This project is a powerful illustration of how an informal experience can provide rich and meaningful opportunities for people to participate in and learn about science. With some guidance from staff, the participants used the tools of science as they learned the practices, goals, and habits of mind of the culture of science. Similarly, the scientific community responded to participants, modifying their project design as a result of feedback and continued interest in the project.
For example, staff added the Seed Preference Test because participants were looking for a new challenge. Through observation over a long period of time, the citizen scientists documented that a hypothesis developed by lab staff was inaccurate. As is done in the scientific community, their findings were shared in articles published in peer-reviewed journals. Through this fruitful collaboration, the relationship between scientists and citizen scientists evolved, resulting in all members contributing and gaining valuable scientific knowledge.
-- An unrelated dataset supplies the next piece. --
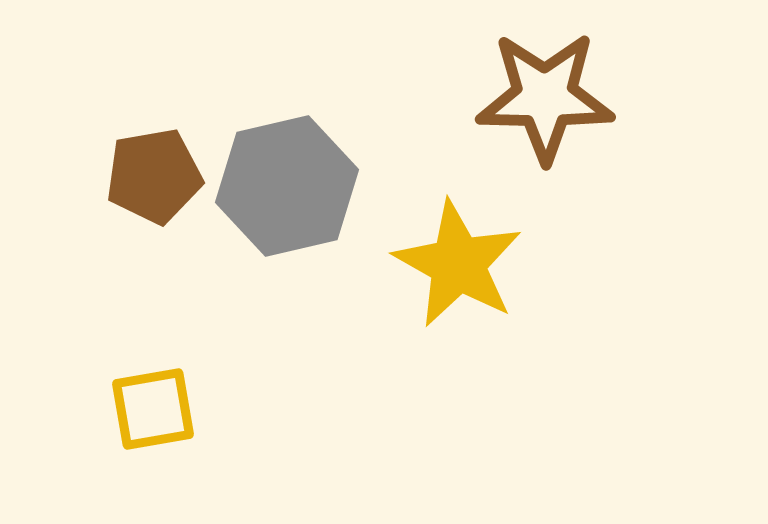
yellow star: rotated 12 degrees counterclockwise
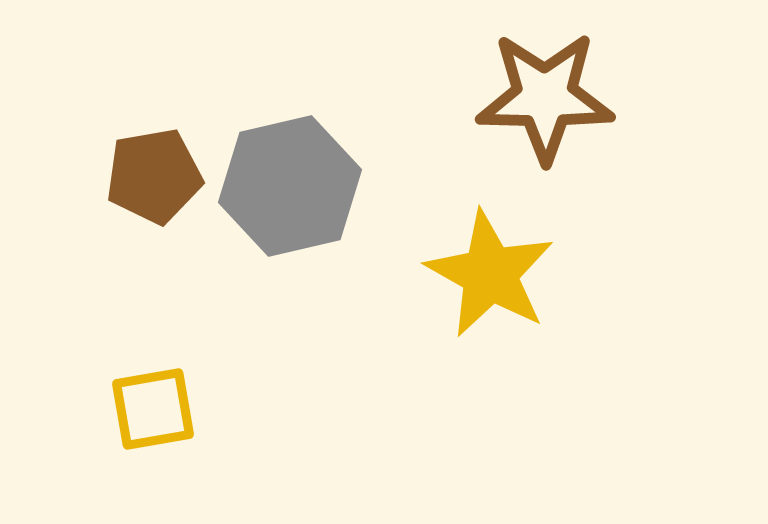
gray hexagon: moved 3 px right
yellow star: moved 32 px right, 10 px down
A sustained citizen-science experience like Project FeederWatch provides an ideal opportunity for science novices to become familiar with the process and culture of science and even to become engaged participants in the scientific enterprise. Short-term or one-time informal science education experiences will be more challenged to acquaint learners with the culture of science in the fullest sense. Nonetheless, it is still possible to portray the social, lived, and dynamic aspects of science as part of a science exhibition and short programming.3
Research on learning science makes clear that it involves development of a broad array of interests, attitudes, knowledge, and competencies. Clearly, learning “just the facts” or learning how to design simple experiments is not sufficient. In order to capture the multifaceted nature of science learning, we adopt the “strands of science learning” framework developed in Learning Science in Informal Environments that articulates the science-specific capabilities supported by informal environments. This framework builds on a four-strand model developed to capture what it means to learn science in school settings.4 The two additional strands incorporated for learning in informal environments, Strands 1 and 6, reflect the special commitment to interest, personal growth, and sustained engagement that is a hallmark of informal settings. The strands provide a framework for thinking about elements of scientific knowledge and practice.